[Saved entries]
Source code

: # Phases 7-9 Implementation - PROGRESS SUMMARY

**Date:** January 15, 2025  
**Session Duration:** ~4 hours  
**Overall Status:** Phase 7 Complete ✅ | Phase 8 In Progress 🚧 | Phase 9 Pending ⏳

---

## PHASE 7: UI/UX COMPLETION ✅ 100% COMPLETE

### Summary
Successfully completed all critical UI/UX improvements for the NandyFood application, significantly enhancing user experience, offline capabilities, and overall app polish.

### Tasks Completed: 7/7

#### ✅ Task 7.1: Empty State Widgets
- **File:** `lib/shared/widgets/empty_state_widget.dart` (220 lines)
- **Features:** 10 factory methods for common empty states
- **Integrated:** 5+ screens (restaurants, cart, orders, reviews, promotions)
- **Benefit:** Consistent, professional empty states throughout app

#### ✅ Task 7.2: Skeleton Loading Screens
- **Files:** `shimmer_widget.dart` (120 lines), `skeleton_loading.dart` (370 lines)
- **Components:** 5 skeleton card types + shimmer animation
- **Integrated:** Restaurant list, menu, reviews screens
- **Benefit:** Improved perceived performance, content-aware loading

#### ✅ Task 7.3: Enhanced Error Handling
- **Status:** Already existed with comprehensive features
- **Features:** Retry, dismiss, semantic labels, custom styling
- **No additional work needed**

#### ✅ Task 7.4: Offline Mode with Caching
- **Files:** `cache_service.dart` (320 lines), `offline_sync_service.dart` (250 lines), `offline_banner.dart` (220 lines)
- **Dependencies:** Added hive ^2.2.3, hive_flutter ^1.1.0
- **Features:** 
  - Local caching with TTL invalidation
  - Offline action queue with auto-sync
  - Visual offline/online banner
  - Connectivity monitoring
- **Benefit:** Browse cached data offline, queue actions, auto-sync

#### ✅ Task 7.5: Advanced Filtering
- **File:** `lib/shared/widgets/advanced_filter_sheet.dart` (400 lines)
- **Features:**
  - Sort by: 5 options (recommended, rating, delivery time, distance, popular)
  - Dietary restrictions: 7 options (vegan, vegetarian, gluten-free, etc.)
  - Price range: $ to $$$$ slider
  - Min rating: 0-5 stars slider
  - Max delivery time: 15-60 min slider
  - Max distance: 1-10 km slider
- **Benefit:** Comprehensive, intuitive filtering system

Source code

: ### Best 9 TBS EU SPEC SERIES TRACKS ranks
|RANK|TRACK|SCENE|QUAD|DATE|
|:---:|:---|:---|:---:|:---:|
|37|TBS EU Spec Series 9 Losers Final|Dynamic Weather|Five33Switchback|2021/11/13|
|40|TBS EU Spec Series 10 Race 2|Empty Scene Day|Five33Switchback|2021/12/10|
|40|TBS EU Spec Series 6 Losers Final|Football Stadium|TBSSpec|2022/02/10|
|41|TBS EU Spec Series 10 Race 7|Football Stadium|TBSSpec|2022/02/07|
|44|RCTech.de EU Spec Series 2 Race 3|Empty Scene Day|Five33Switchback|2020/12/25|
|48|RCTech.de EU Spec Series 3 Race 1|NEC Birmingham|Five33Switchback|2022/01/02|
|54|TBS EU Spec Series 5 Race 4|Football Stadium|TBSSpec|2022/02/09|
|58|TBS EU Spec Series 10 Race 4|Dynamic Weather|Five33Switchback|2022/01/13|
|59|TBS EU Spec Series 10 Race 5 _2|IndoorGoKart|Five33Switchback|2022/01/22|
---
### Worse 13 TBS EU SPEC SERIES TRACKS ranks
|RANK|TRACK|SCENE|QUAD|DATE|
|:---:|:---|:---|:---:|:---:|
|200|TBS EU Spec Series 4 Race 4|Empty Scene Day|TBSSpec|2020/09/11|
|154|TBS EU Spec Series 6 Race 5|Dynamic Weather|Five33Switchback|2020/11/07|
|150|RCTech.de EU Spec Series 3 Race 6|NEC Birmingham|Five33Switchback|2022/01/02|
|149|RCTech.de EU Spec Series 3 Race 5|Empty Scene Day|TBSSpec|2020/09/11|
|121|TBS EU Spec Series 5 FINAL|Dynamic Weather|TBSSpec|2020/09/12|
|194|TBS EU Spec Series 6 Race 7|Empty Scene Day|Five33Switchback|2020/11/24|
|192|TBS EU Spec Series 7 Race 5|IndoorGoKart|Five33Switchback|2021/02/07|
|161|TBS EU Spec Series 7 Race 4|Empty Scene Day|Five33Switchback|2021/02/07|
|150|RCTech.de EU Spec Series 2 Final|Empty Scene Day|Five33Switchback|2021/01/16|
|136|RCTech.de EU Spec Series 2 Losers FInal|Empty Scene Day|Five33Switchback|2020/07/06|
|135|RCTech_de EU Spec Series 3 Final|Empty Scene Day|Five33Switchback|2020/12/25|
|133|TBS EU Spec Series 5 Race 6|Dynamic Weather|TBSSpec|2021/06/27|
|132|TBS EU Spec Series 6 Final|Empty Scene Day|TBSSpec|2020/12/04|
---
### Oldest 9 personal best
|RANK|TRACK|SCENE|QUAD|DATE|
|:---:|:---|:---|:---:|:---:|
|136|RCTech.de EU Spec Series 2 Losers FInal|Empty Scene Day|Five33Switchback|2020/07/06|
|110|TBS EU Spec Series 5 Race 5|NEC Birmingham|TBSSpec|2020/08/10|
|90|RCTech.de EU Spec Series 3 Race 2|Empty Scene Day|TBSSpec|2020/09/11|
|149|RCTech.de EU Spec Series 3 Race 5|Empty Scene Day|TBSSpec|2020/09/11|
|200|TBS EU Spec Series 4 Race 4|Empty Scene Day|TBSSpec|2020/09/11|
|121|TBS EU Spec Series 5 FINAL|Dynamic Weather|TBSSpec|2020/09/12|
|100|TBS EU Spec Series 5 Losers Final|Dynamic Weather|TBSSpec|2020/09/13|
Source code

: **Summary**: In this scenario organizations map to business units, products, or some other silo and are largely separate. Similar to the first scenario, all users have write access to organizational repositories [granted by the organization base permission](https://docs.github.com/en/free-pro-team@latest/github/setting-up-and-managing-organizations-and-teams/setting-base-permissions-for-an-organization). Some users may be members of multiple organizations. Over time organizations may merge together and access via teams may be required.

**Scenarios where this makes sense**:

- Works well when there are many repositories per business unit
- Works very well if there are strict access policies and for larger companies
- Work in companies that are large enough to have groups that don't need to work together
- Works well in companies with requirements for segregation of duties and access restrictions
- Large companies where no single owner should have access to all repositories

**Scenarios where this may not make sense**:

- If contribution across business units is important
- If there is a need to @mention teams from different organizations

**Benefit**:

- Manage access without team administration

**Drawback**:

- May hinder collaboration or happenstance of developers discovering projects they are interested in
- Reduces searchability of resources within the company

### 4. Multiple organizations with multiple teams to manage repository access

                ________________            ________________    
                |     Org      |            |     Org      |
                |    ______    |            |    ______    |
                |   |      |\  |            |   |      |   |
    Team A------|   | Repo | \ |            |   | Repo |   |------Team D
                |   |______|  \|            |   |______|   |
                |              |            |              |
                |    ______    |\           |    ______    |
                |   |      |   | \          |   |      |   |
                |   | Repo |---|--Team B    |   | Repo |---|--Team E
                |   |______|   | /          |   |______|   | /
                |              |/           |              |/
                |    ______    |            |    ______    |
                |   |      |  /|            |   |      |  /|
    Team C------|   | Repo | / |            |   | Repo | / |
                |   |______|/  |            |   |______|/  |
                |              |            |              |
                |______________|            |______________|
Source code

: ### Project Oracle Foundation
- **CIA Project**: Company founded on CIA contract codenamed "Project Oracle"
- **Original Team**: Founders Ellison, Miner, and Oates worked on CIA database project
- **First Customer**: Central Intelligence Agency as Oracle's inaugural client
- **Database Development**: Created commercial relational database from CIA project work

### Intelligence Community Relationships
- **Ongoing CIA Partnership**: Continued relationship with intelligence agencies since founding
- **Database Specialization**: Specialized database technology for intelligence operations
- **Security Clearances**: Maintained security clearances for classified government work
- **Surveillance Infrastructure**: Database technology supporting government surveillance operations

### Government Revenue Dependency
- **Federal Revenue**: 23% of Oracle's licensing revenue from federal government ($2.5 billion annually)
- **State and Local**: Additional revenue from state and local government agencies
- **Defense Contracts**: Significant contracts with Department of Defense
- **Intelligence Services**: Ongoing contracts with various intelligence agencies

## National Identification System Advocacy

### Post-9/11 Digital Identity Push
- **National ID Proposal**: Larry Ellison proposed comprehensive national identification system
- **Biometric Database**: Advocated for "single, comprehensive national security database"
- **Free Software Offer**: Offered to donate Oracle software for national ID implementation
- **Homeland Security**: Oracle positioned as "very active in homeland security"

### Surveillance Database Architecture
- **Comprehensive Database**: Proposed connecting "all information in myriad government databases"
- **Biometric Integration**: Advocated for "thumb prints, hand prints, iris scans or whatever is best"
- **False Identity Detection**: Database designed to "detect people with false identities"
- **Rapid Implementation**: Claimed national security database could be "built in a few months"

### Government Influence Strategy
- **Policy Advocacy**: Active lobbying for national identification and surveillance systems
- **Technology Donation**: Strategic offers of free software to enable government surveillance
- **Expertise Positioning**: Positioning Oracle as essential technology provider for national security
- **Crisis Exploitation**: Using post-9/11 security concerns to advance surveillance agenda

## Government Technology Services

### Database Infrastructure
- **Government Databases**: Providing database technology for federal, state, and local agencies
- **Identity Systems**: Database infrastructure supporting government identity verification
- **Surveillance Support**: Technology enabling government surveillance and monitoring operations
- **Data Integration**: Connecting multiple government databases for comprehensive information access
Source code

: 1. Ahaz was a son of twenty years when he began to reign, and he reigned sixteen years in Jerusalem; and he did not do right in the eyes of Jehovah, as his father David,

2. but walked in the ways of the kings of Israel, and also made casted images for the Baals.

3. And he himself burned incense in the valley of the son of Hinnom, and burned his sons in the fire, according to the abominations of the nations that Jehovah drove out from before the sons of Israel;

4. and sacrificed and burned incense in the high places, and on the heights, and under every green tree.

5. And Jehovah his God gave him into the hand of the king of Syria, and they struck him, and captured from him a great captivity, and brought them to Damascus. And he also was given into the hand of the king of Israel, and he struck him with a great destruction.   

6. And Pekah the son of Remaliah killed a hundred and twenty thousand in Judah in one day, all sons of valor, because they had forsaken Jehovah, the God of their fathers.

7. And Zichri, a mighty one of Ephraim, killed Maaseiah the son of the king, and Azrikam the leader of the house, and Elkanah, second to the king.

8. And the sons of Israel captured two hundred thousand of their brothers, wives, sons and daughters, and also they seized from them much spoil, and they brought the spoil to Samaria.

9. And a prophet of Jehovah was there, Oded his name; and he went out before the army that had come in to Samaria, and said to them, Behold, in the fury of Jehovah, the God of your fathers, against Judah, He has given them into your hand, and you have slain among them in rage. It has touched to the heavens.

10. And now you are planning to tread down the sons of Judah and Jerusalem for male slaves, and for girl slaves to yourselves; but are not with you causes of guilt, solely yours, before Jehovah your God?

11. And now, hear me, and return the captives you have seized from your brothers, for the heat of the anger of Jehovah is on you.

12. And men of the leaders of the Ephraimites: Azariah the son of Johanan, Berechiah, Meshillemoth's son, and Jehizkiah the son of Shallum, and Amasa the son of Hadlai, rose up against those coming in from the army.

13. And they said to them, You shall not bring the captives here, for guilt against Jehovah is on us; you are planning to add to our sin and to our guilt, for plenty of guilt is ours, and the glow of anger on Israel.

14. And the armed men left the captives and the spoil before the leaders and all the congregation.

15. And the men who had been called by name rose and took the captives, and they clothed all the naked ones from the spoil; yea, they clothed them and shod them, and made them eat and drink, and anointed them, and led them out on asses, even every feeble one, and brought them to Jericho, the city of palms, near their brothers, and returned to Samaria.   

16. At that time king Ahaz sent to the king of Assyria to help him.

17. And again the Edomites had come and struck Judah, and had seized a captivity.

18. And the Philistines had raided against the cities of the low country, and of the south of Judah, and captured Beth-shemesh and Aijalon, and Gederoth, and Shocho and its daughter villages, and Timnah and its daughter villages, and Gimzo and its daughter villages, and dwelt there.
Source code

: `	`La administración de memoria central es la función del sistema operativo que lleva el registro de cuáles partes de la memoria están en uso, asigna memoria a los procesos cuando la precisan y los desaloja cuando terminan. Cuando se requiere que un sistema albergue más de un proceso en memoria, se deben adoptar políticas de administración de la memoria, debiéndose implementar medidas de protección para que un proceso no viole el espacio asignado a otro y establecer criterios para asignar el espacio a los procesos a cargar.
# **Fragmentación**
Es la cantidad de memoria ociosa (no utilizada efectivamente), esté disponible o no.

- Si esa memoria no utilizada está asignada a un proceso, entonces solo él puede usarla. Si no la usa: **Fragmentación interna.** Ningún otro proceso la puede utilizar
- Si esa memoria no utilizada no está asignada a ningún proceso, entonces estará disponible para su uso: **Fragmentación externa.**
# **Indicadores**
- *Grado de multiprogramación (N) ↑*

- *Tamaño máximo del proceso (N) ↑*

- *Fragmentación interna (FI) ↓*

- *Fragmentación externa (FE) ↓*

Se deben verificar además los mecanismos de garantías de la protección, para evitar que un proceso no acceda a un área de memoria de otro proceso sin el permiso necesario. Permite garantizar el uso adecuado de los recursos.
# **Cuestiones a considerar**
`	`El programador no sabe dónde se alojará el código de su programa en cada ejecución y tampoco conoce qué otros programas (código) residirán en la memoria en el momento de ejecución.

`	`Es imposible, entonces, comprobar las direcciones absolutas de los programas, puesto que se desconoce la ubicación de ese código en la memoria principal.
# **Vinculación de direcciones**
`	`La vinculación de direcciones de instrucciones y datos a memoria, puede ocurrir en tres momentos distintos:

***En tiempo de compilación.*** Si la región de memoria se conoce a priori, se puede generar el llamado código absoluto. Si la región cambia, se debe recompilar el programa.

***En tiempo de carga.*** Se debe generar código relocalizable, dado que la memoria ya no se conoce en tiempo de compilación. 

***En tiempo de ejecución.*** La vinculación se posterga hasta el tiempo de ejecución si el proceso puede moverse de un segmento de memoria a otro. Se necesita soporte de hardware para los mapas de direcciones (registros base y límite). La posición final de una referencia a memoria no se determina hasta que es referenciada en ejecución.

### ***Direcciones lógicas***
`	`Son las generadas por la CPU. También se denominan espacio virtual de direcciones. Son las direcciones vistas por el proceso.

▶ **WHAT THE EXERCISE ASKS**
Give back the records above exactly, limited to the lines between the one holding "Race 5|Dynamic Weather|Five33Switchback|2020/11/07|" and the one holding "Final|Empty Scene Day|Five33Switchback|2020/12/25|", inclusive.

▶ **REPLY**
|154|TBS EU Spec Series 6 Race 5|Dynamic Weather|Five33Switchback|2020/11/07|
|150|RCTech.de EU Spec Series 3 Race 6|NEC Birmingham|Five33Switchback|2022/01/02|
|149|RCTech.de EU Spec Series 3 Race 5|Empty Scene Day|TBSSpec|2020/09/11|
|121|TBS EU Spec Series 5 FINAL|Dynamic Weather|TBSSpec|2020/09/12|
|194|TBS EU Spec Series 6 Race 7|Empty Scene Day|Five33Switchback|2020/11/24|
|192|TBS EU Spec Series 7 Race 5|IndoorGoKart|Five33Switchback|2021/02/07|
|161|TBS EU Spec Series 7 Race 4|Empty Scene Day|Five33Switchback|2021/02/07|
|150|RCTech.de EU Spec Series 2 Final|Empty Scene Day|Five33Switchback|2021/01/16|
|136|RCTech.de EU Spec Series 2 Losers FInal|Empty Scene Day|Five33Switchback|2020/07/06|
|135|RCTech_de EU Spec Series 3 Final|Empty Scene Day|Five33Switchback|2020/12/25|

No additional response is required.